EXERCISE TEXT:

---+---

- Location of Alsace within the Kingdom of France in 1789
- Capital: Strasbourg
- Demonym: Alsacien, Alsaciens, Alsacienne, Alsaciennes
- • Type: Province
- • 1648–1715: Louis XIV
- • 1774–1790: Louis XVI
- • 1788–1789: Jacques Philippe, Marquis de Choiseul-Stainville
- Historical era: Early Modern
- • Integrated into Kingdom of France: 1648
- • Decree dividing France into departments: 1790
| Preceded by | Succeeded by |
| / Langraviate of Upper Alsace | Bas-Rhin / ; Haut-Rhin / ; Moselle / |

= Province of Alsace =

Former province of France

The Province of Alsace (Province d'Alsace) was an administrative region of the Kingdom of France and one of the many provinces formed in the late 1600s. In 1648, the Landgraviate of Upper-Alsace was absorbed into the Kingdom of France and subsequently became the Province of Alsace, which it remain an integral part of for almost 150 years. In 1790, as a result of the decree dividing France into departments, the province was disestablished and split into three departments: Bas-Rhin (Lower Rhine), Haut-Rhin (Upper Rhine), and part of Moselle.

---+---

STORED DATA:
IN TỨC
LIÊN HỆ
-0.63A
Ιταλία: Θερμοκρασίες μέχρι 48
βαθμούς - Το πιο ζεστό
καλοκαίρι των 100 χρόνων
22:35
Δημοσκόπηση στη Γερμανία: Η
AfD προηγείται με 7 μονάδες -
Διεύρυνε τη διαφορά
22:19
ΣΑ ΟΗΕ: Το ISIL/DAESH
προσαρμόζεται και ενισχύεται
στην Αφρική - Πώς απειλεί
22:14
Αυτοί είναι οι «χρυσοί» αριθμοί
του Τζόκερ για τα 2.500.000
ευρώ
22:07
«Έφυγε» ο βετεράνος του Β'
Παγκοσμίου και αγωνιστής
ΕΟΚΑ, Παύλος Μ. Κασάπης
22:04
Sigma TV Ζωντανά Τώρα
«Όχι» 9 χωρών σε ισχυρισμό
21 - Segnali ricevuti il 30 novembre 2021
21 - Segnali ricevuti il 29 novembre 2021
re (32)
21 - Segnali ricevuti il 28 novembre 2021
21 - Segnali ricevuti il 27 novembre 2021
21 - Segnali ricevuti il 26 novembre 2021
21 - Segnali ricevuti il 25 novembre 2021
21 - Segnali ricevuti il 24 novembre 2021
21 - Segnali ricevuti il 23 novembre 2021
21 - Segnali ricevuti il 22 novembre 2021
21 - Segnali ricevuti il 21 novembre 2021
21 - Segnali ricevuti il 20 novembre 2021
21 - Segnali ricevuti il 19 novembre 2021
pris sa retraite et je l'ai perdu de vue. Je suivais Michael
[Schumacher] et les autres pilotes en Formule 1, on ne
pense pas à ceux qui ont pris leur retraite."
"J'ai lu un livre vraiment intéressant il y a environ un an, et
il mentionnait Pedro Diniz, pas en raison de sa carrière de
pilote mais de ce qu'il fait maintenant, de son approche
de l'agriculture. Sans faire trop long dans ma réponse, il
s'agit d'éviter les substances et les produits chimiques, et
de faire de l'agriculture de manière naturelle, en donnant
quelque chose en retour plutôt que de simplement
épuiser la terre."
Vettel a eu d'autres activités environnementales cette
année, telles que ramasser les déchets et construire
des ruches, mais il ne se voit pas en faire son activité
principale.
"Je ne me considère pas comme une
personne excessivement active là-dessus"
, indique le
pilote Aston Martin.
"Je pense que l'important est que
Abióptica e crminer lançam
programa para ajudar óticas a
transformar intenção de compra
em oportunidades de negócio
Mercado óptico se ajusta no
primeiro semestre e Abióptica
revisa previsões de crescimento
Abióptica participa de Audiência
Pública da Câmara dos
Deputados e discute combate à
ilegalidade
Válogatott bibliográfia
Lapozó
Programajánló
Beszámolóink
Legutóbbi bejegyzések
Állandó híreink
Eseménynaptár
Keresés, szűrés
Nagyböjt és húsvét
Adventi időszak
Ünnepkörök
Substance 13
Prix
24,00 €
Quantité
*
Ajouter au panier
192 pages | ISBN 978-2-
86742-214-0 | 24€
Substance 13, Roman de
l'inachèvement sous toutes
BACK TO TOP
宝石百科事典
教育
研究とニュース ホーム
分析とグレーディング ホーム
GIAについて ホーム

---+---

TASK DETAILS: Into which departments was the province split in 1790, according to the Province of Alsace text?

OUTPUT FOR THIS EXERCISE: Bas-Rhin (Lower Rhine), Haut-Rhin (Upper Rhine), and part of Moselle.